Mineiro fã de frango com quiabo e de uma boa cerveja, mora atualmente em São Paulo. É formado em Rádio e TV, pós-graduado em Jornalismo e trabalha há mais de 12 anos com Conteúdo Digital. Já passou por empresas como SBT e Jovem Pan FM. Apaixonado por viagens, fundou o Esse Mundo É Nosso e roda o Brasil e o mundo o ano todo sempre em busca de dicas para serem compartilhadas.

Ver Comentários

  • REALMENTE O LUGAR É ENCANTADOR, SABER QUE O NOSSO QUERIDO BARAO DE MAUA E A CIA. INGLESA NOS PROPORCIONARA, TANTAS AVENTURAS E TECNOLOGIAS PARA O TEMPO DE 1854 FOI UMA SAGA, ACABOU SE OS TRENS O CICLO DO CAFÉ, MAS FICOU Q HISTORIA, O LUGAR É BONITO, COM RESTAURANTES, HISTORIA, MUSEUS, PENA QUE NAS TRILHAS AINDA TEM MUITO PROVEITADOR QUE SE DENOMINAM GUIAS E COBRAM UM VALOR ABSURDO, FILHOS DA PUTA, DESCULPEM MINHA REVOLTA MAS É A VERDADE, OS CARAS TAO PASSANDO FOME, QUA NDO CHEGA UM TURISTA PRA FAZER A TRILHA ELES QUEREM ENFIAR A FACA E RODAR, É MUITO TRISTE, PODERIA SER ALGO FEITO COM PREÇOS ´MÓDICOS E DE ACORDO COM PREFEITURA

  • Realmente local que se trata de todos devemos expor isso nas redes sociais e as autoridades que quando querer agem ou colocar uma empresa so para cuidar ai acaba com alguns exploradores.

  • Ainda bem que vi os comentários, estava pensando em ir com minha família fazer esse passeio turístico,mais com essa exploração vou visitar outra cidade.

  • Uma verdadeira vergonha, não recomendo.
    Existe uma verdadeira máfia de exploração dos turistas, o argumento é que por ser uma área de preservação as visitas precisam ser monitoradas, até ai tudo bem porque infelizmente existem pessoas que não tem consciência e jogam lixo e tudo mais, agora pra fazer uma trilha super curta te cobrarem r$35,00 por pessoa, um absurdo, se você pretende ir ao local, leve bastante dinheiro você vai precisar se quiser fazer alguma coisa.
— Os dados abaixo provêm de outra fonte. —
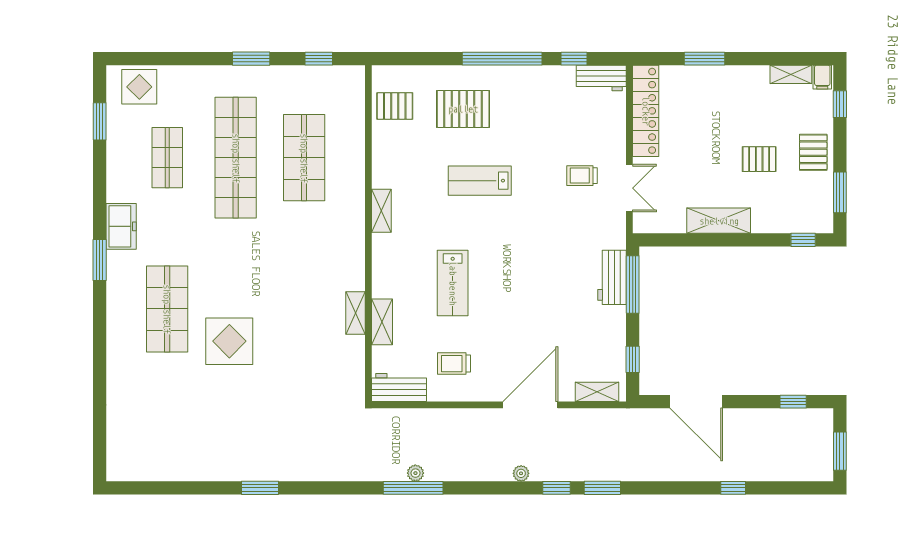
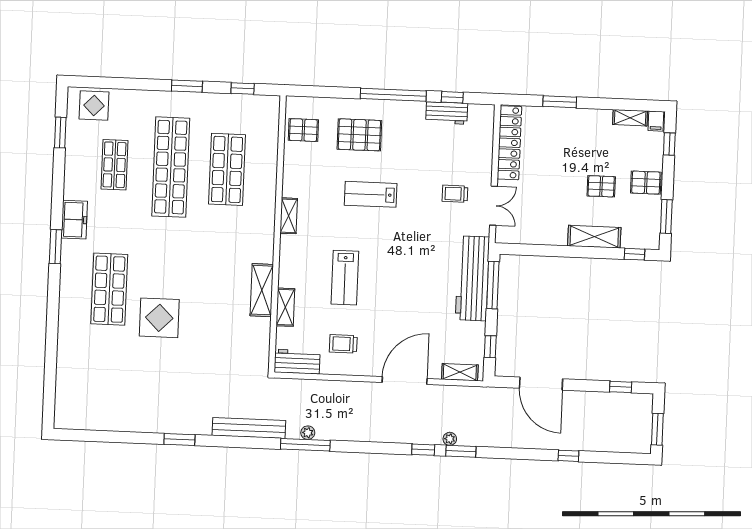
workbench: (601, 78) -> (447, 113), moved
pallet: (813, 152) -> (646, 183), turned 90
shelving: (719, 221) -> (594, 237), moved
workbench: (612, 277) -> (472, 278), width x1.88, depth x1.32
shelving: (356, 313) -> (262, 290), width x1.50, depth x1.33
bench: (344, 470) -> (249, 428), added
plant: (521, 473) -> (450, 439), moved

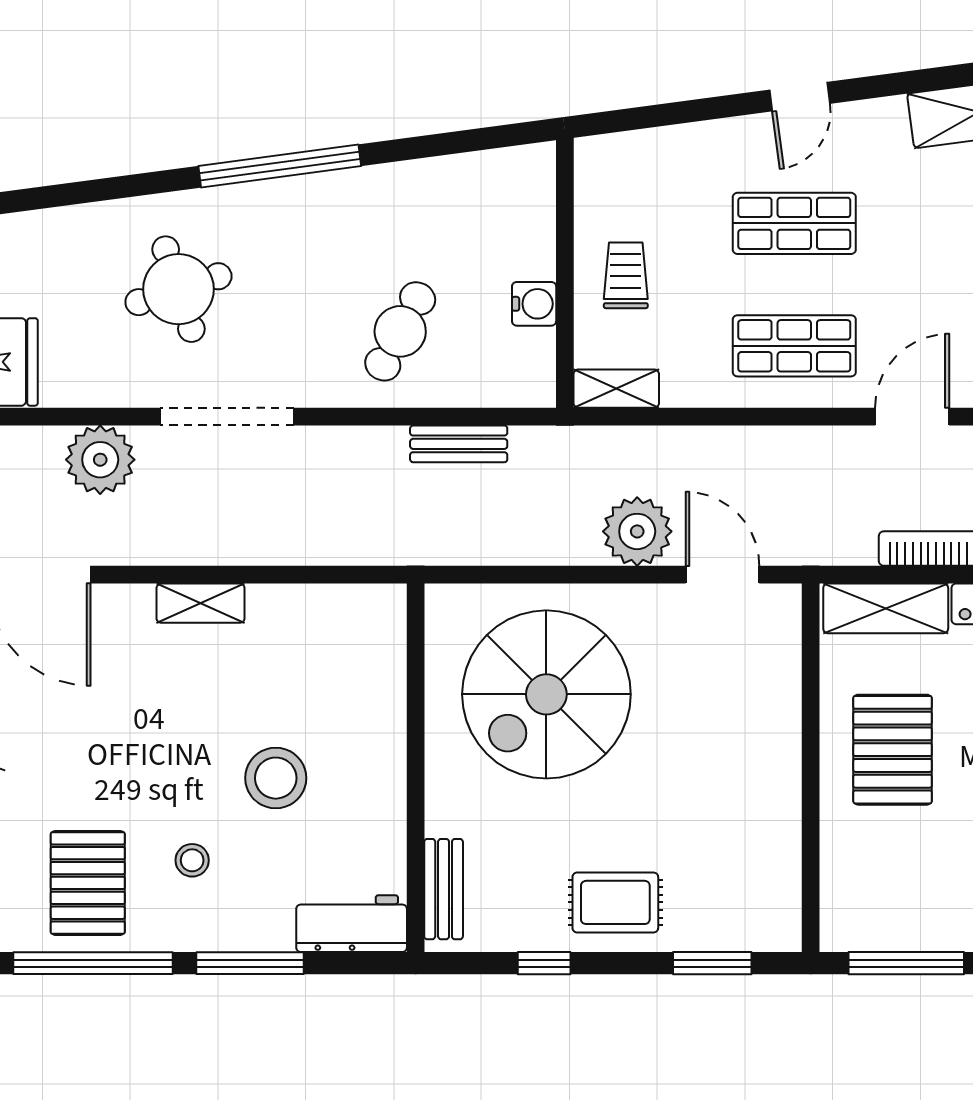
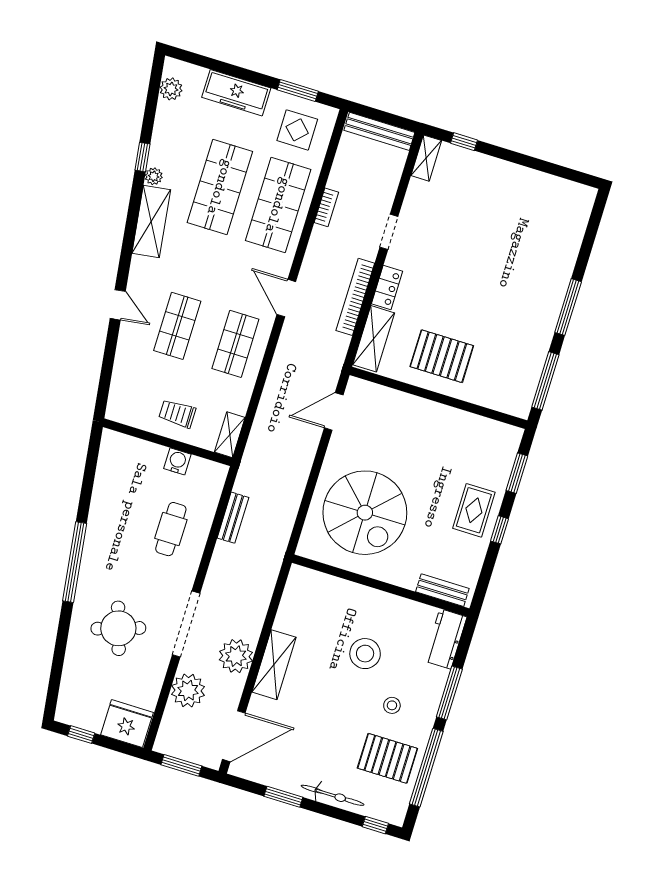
cafe table: (400, 331) -> (171, 529), turned 62
plant: (637, 531) -> (236, 656), moved
shelving: (201, 603) -> (274, 665), width x1.50, depth x1.33
window: (544, 963) -> (500, 530), moved

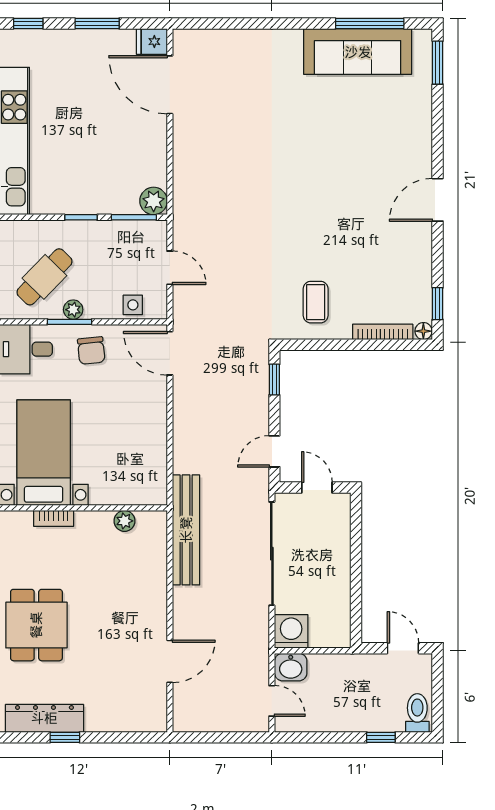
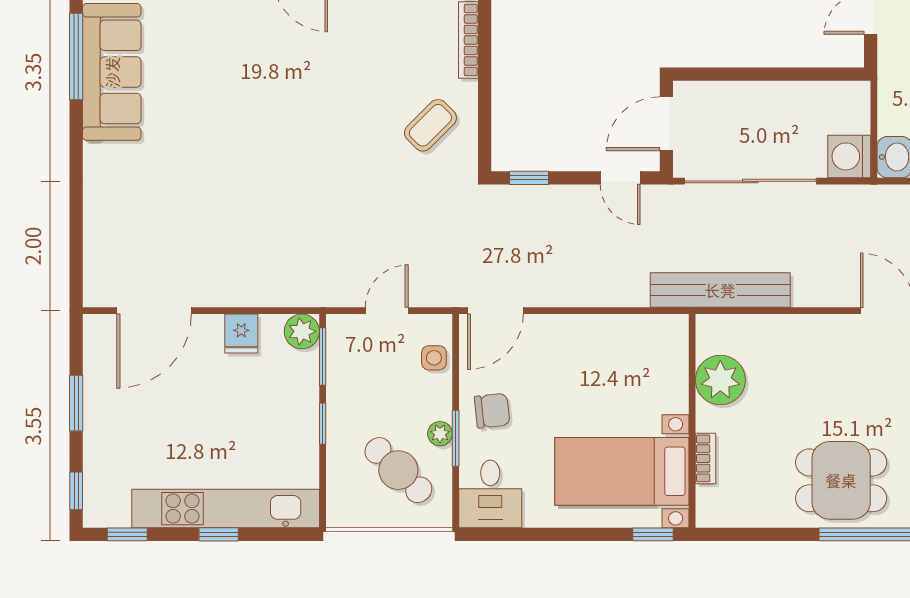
fridge: (152, 42) -> (241, 334), moved
coffee table: (316, 302) -> (430, 125), turned -45
door: (317, 488) -> (666, 124), width x1.37
plant: (125, 521) -> (720, 380), width x1.88, depth x1.88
Achei o lugar mau cuidado e a politica de funcionamento da cidade é pra revoltar qualquer pessoa que tenha o mínimo de bom senso.

  • O passeio é ótimo! Pena que a Dona Cida que cobra as entradas do museu tecnológico ferroviário, escolhe quem pode ou não entrar com máquina fotográfica, mediante um "acerto" mesmo sem prévia autorização. Triste esse tipo de gente.

  • Fora a ladroagem dos guias. Foi tudo bem no passeio. Tem uma trilha muito fácil de fazer que é a da cachoeira, bem fácil é bem curta. Colocaram uma guarita com um representante da quadrilha dos guias e não deixam a gente passar. Agem como se a mata tivesse dono. Acabei não fazendo trilha por cobravam por pessoa um valor absurdo. Uma vergonha isso. Concordo por guia nas trilhas difíceis, mas essa é só subir uma estradinha e fui barrada. É um roubo. Absurdo isso. Esse tipo de coisa me entristece. Esse é o Brasil.

  • O lugar está bem abandonado. Ainda tem muita história alí. O passeio vale a pena. Quanto as trilhas tem umas bem curtas. A da cachoeira é bem pertinho e mesmo assim fica uma guarita barrando a entrada na mata. Gerou-se alí uma privação do direito de ir e vir com guias cobrando valores altos por pessoa e proibindo a entrada em tudo. Isso que estão fazendo alí é uma falta de respeito com o turista. Acabei não fazendo trilha por causa dos valores absurdos por pessoa. Cambada de guias exploradores. Esse é o Brasil mais uma vez extorquindo e roubando. Que vergonha.

  • Estou fazendo um trabalho na escola sobre ``Vila Paranapiacaba´´,nunca visitei o lugar,mas pelas fotos deve ser um lugar muito lindo,um dia irei visitar esse lugar maravilhoso,deve ser incrível...

  • Este lugar é maravilhoso ,Fui muitas vezes e pretendo ir novamente,amo o frio e adoro quando a neblina cobre a vila muito legal!!